Beatrix Ruf—one of the most influential curators working today—sent shockwaves through the art world when she abruptly resigned as director of Amsterdam’s Stedelijk Museum in September. Her departure followed a series of investigative reports in the Dutch newspaper NRC Handelsblad that raised questions about her ties to private collectors, an art advisory company she operated while leading the museum, and other potential conflicts of interest.
As the prices for contemporary art have ballooned, a growing number of wealthy people are willing to pay top dollar for advice from curators working at prestigious and tastemaking institutions. Indeed, the New York Times reported that Swiss collector Michael Ringier paid Ruf 1 million Swiss Francs ($1 million) as a “thank-you gift” for their 20-year working relationship before she arrived in Amsterdam.
But the Ruf imbroglio has also made some reexamine the relationships that have long existed between collectors and curators. In light of the rising stakes, do the old rules still apply? And how closely were they ever really followed in the first place?
“It’s something we talk about and something I’m thinking about even more in the wake of this,” says Mary Ceruti, the director of SculptureCenter in Long Island City, of the ties between the public and private sectors.
The perception that curators are making extra cash on the side of their jobs at public institutions can have a negative effect on the industry as a whole, even if only a small number of people are doing it, says Rob Storr, the former dean of the Yale School of Art.

Stored data:
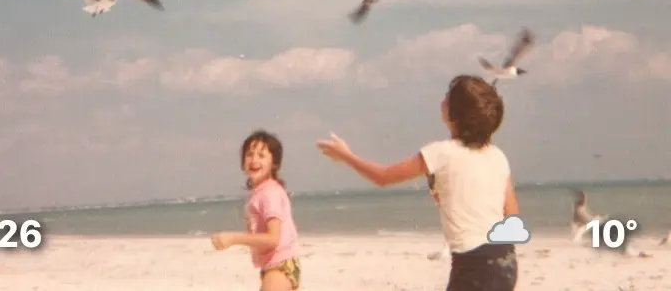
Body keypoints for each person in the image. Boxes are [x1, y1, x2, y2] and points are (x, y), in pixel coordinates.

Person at [317, 74, 519, 291]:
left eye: (448, 97)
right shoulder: (497, 155)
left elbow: (383, 177)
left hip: (473, 263)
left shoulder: (440, 153)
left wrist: (346, 156)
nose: (443, 100)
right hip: (505, 259)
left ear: (456, 115)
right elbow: (512, 213)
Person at [211, 129, 301, 290]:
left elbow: (273, 239)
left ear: (274, 163)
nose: (254, 160)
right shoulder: (259, 193)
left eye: (261, 155)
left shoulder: (269, 193)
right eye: (249, 154)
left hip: (280, 265)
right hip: (275, 266)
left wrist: (233, 238)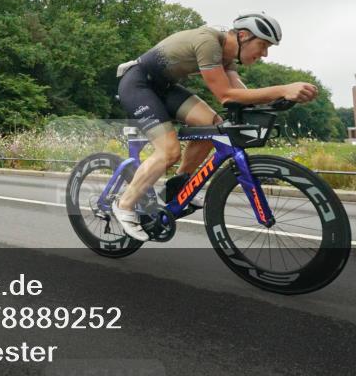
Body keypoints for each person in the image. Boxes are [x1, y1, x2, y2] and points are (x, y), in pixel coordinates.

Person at [112, 13, 318, 241]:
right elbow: (226, 96)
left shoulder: (226, 58)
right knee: (169, 152)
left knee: (213, 127)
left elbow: (244, 96)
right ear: (243, 36)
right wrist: (282, 88)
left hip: (163, 87)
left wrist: (285, 98)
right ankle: (124, 205)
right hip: (138, 84)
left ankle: (179, 186)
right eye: (263, 45)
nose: (264, 54)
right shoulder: (209, 43)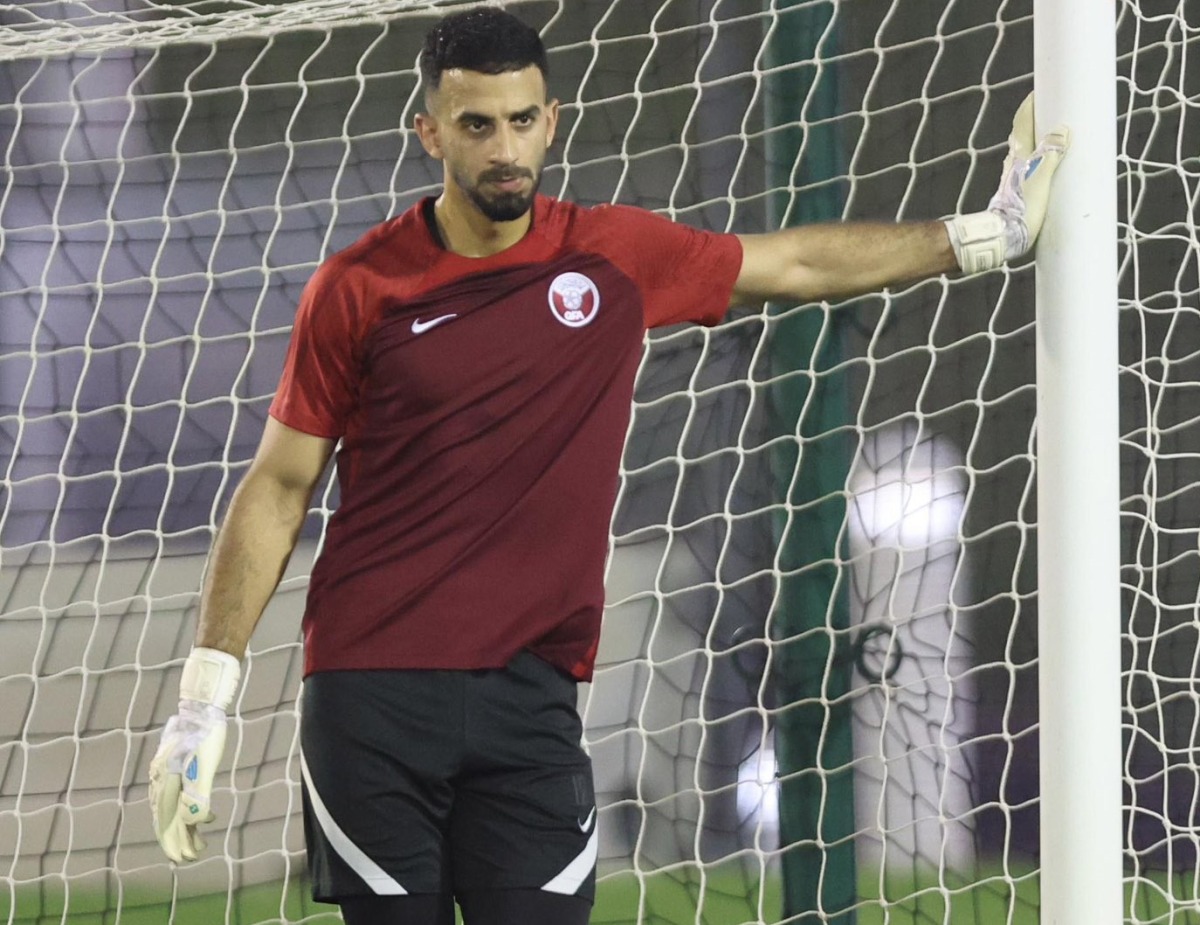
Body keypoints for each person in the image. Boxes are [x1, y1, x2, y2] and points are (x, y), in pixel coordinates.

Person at [148, 7, 1068, 925]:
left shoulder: (613, 256)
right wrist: (203, 698)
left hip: (533, 702)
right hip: (373, 699)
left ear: (551, 120)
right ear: (429, 132)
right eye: (476, 126)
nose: (503, 148)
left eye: (521, 120)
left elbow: (791, 263)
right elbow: (277, 485)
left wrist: (981, 234)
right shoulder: (357, 288)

* TASK INSTRUCTIONS:
a) Copy the passage of the article on Beatrix Ruf's resignation from "The perception that" up to and including "School of Art.".
b) Write the next part of the article on Beatrix Ruf's resignation, picking up after its final sentence.

* EXERCISE RESULTS:
a)
The perception that curators are making extra cash on the side of their jobs at public institutions can have a negative effect on the industry as a whole, even if only a small number of people are doing it, says Rob Storr, the former dean of the Yale School of Art.

b)
“It exposes institutions to a huge backlash anytime the populist who hates Modern art comes along and says, ‘Everyone is profiteering,’” he notes. Speaking in London recently, Storr warned of the danger of public museums being seen as “a great big casino for wealthy people.”
A Long History of Close Ties
There is a well-worn tradition of curators offering advice to collectors. And most agree that these relationships can often be ethically sound and beneficial for both parties—as long as money doesn’t change hands.
“One of the main tasks of a curator is to develop a collection, and if I can bring in a collector who can donate work we can’t afford to buy, it seems I’m very much doing my job,” says George Goldner, the former chairman of drawings and prints at the Metropolitan Museum of Art in New York. After he left the Met, Goldner began advising the collector Leon Black—but he says he did not accept payment from the patron until after he retired from the museum.
“It’s a special and unique relationship, if done well,” says the Chicago-based collector Irving Stenn, whose collection of drawings from the 1960s and ‘70s was greatly informed by his conversations with the Art Institute of Chicago curator Mark Pascale.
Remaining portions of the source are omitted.